There’s an overt philosophical conundrum at the heart of Le Guin’s story, stemming specifically from her interest in Taoism. Although the therapist is relatively well-intentioned in his efforts to improve the world by exploiting his patient’s effective dreams, he’s constantly violating the natural flow of life & the universe, suffering grand-scale consequences for the transgression. The dreamer, by contrast, is much better suited to a proper Taoist lifestyle, gradually accepting that there is no grand purpose or meaning to Life, explaining to his doctor, “It just is.” The philosophical clash between those opposing forces would only be enough material to cover an hour-long block of Outer Limits, though, so it’s for the best that Loxton & Barzyk bring some much-needed visual flair to the dream sequences & sleep study experiments to translate Le Guin’s written ideas into cinema. The directors’ video art psychedelia shines through on the display screens of the retro-futurist lab equipment and in the film-negative illustrations of invading UFOs. It’s an effect that’s only been amplified by the film’s degenerated imagery. Since its original production materials were lost, its most current DVD prints were remastered from time-damaged video elements – leaving it with a “ghosting” effect that smears all rapid movement onscreen in a transparent trail. That would be a frustrating limitation in most archival contexts, but it’s appropriate to the film’s deliberately dreamlike visual style in this particular instance.

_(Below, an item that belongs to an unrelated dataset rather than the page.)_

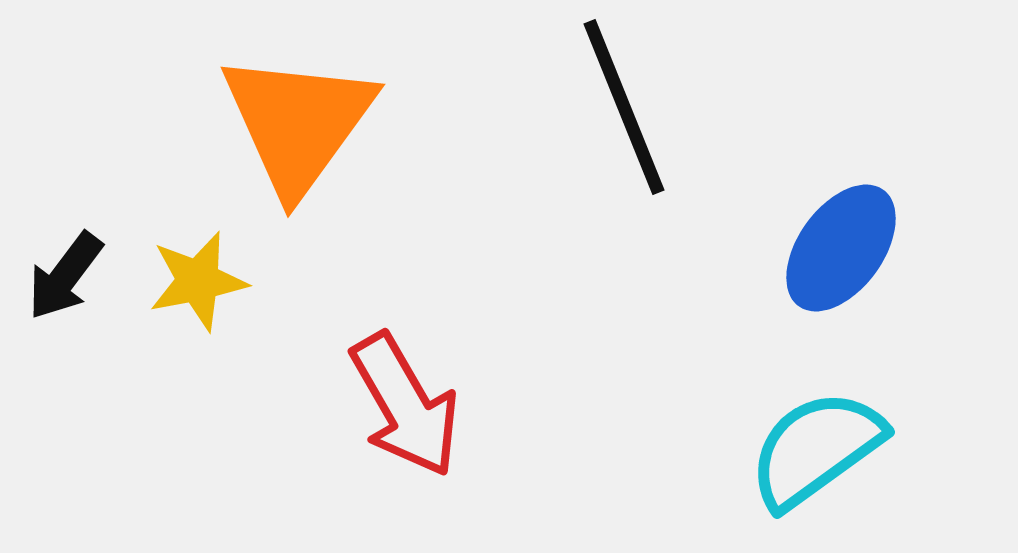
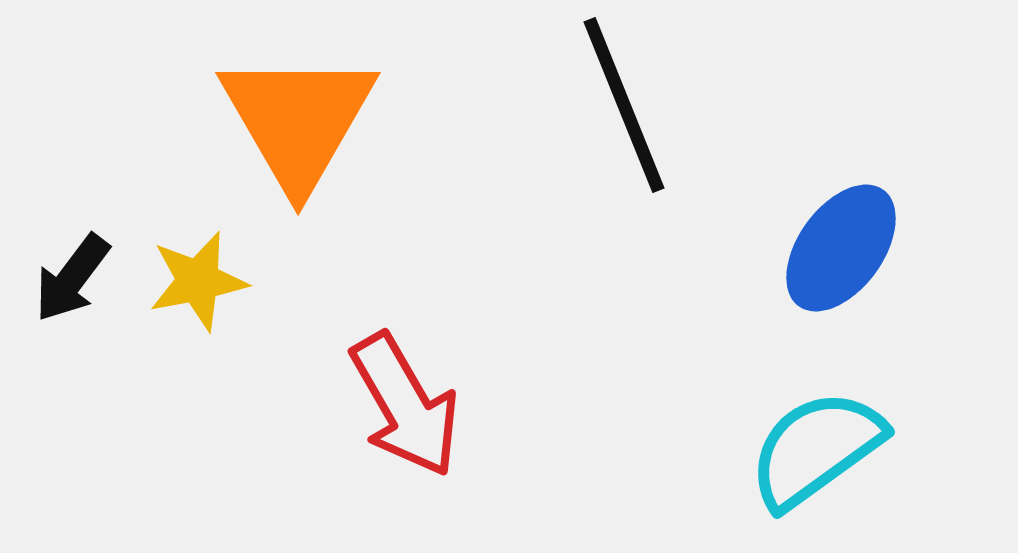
black line: moved 2 px up
orange triangle: moved 3 px up; rotated 6 degrees counterclockwise
black arrow: moved 7 px right, 2 px down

Truth be told, The Lathe of Heaven is more “great for a TV movie” than it is great for a movie-movie. There are a few flashes of brilliance in its planetarium laser shows, its stage-bound visualization of a global plague, its Ed Woodian stock footage of jellyfish & space rockets, and its stunning montage of Portland landscapes warped by their reflection in skyscraper windowpanes. Otherwise, the production is glaringly limited by its Public Access TV production budget, and so it’s most commendable for the imaginative & philosophical strengths of Le Guin’s writing. The most you could say of the 1980 Lathe of Heaven as an art object is that it lands as a more level-headed, made-for-TV version of Ken Russell’s much wilder Altered States, which happened to be released the same year. Otherwise, it’s a scrappy, serviceable illustration of its much more substantial source text. That service just can’t be overvalued in this case, since the text’s author is so greatly talented and so strangely underadapted, with only a few relatively puny competitors, all devoid of any discernible visual style.